_Поставленная задача A_
В какой семье, согласно исходному тексту, воспитывался Даниил Андреев?

Но не только судьба предопределила феномен поэта-мыслителя, она лишь совершила последующую работу – развила имевшееся в нём с рождения: тонкое психическое устройство и чуткую натуру. Воспитание же в глубоко верующей интеллигентной семье ещё сильнее обострило душевный склад Андреева.
Именно из-за своей неподкупной восприимчивости и нескрываемого сопереживания угнетённой неистовствующим демоном государственности душе отечества – вере народа; и из-за неумения, нежелания и поэтому невозможности оставаться в стороне от борьбы с торжествующим беззаконием и тиранией, разразившимися в стране, Даниилу Андрееву суждено было испытать на себе все самые бесчеловечные черты советского авторитаризма.
Где как не в своём творчестве Андреев мог в первую очередь рассказывать о царящих бесчинствах. И в результате его творчество, разоблачающее режим, послужило поводом, чтобы правящая власть осклабилась и подвергла репрессиям бедного философа.

_Записи набора данных_
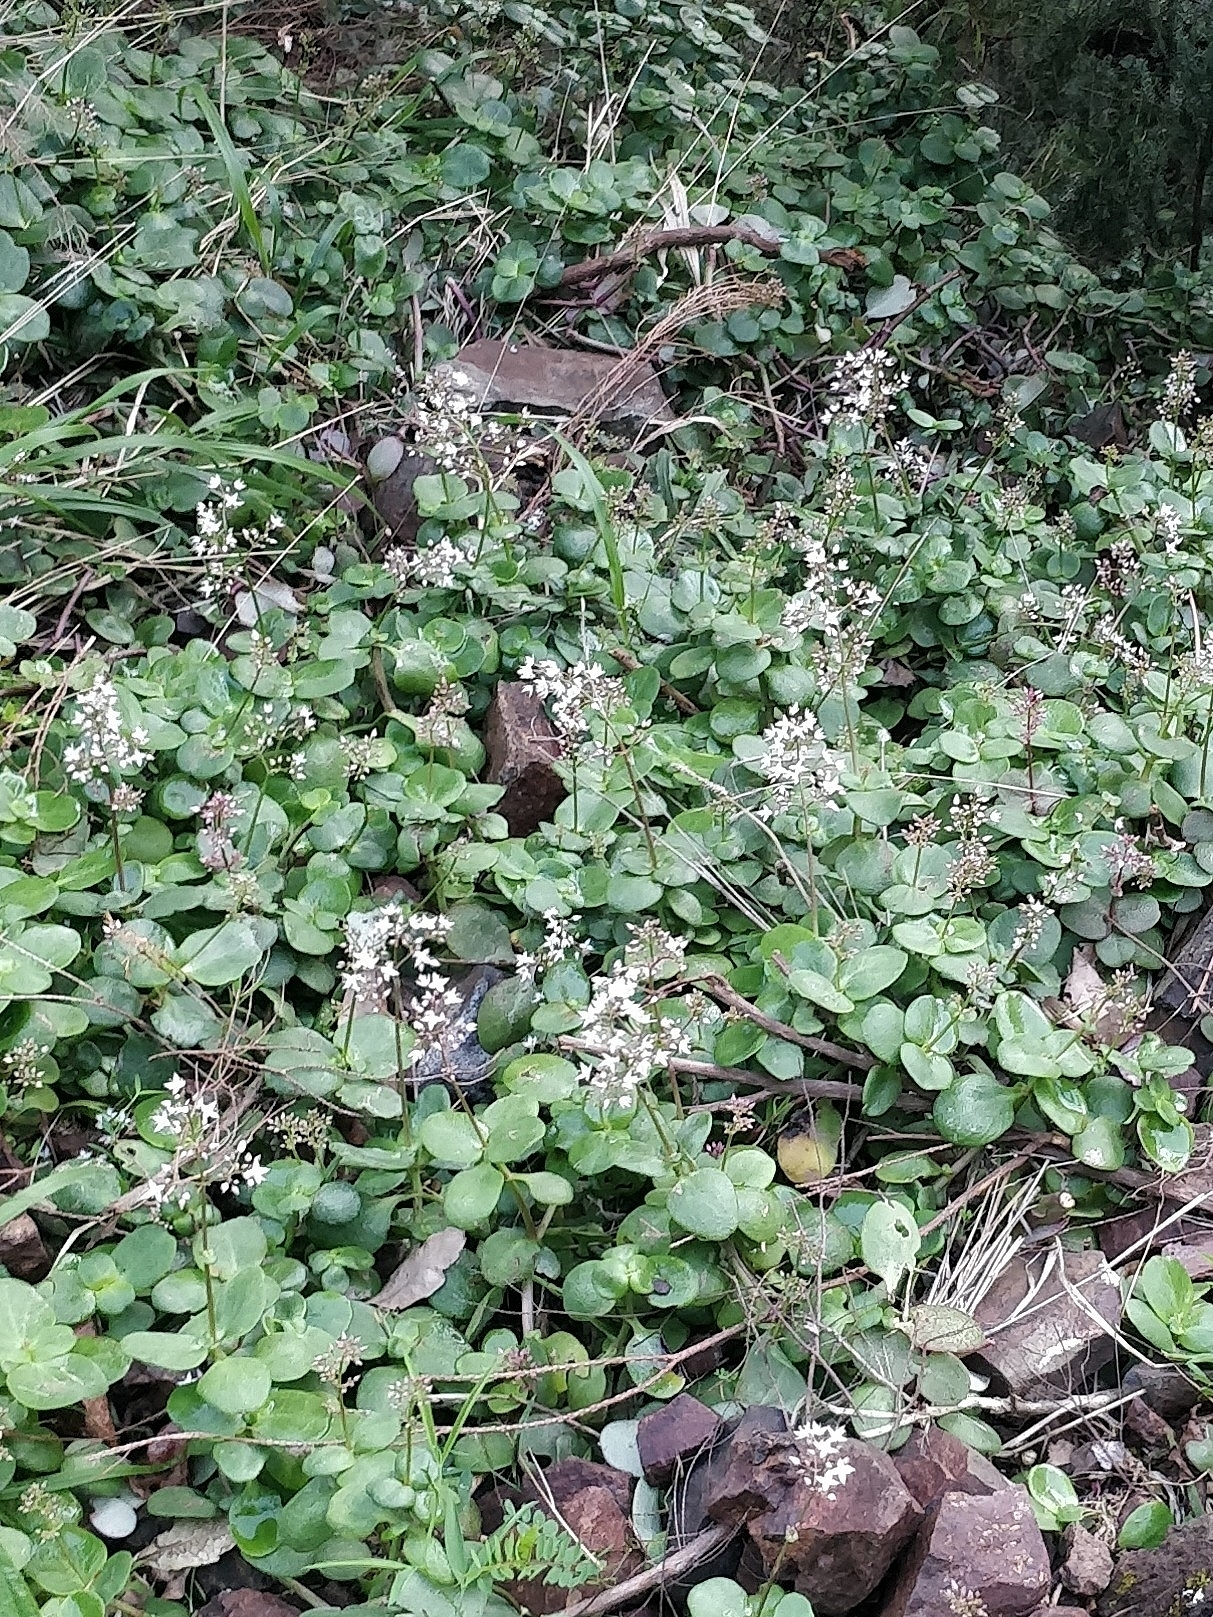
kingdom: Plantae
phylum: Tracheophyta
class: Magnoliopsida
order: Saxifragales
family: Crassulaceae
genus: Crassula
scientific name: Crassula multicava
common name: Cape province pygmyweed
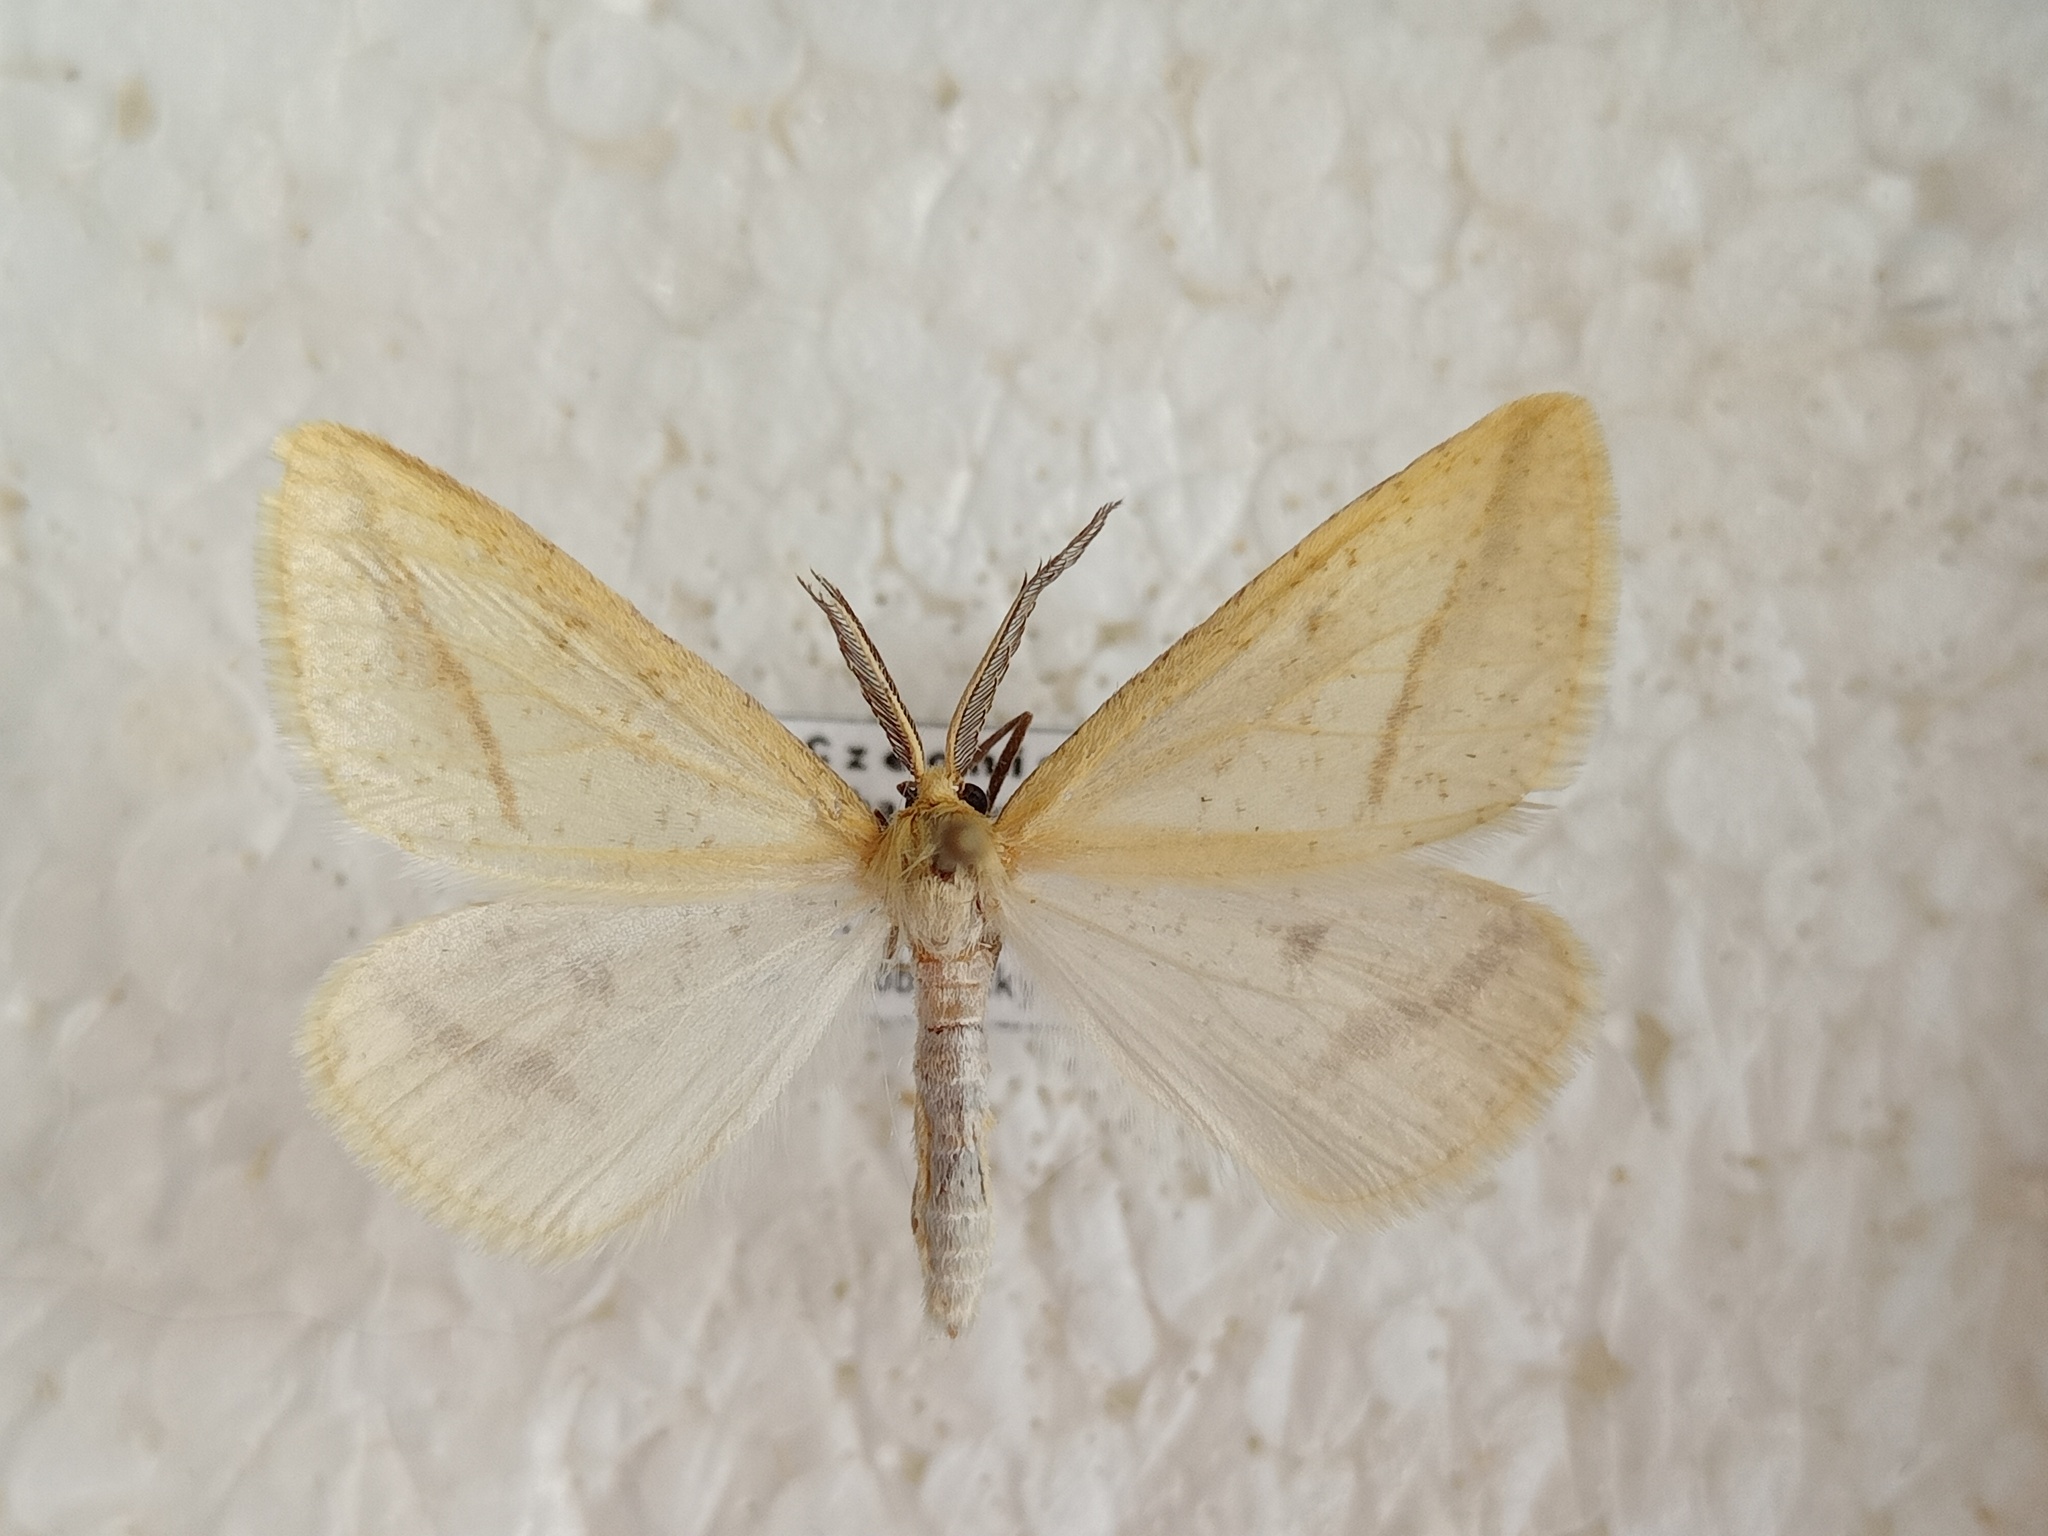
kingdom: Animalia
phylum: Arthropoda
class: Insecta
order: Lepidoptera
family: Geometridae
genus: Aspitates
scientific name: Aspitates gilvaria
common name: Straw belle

_Поставленная задача B_
Замените в записях «common name» на «vernacular name», начиная со строки с «phylum: Tracheophyta» и до конца записей включительно, а остальное оставьте без изменений. Приведите только эти строки, без изображений.

_Результат выполнения A_
В глубоко верующей интеллигентной семье.

_Результат выполнения B_
phylum: Tracheophyta
class: Magnoliopsida
order: Saxifragales
family: Crassulaceae
genus: Crassula
scientific name: Crassula multicava
vernacular name: Cape province pygmyweed
kingdom: Animalia
phylum: Arthropoda
class: Insecta
order: Lepidoptera
family: Geometridae
genus: Aspitates
scientific name: Aspitates gilvaria
vernacular name: Straw belle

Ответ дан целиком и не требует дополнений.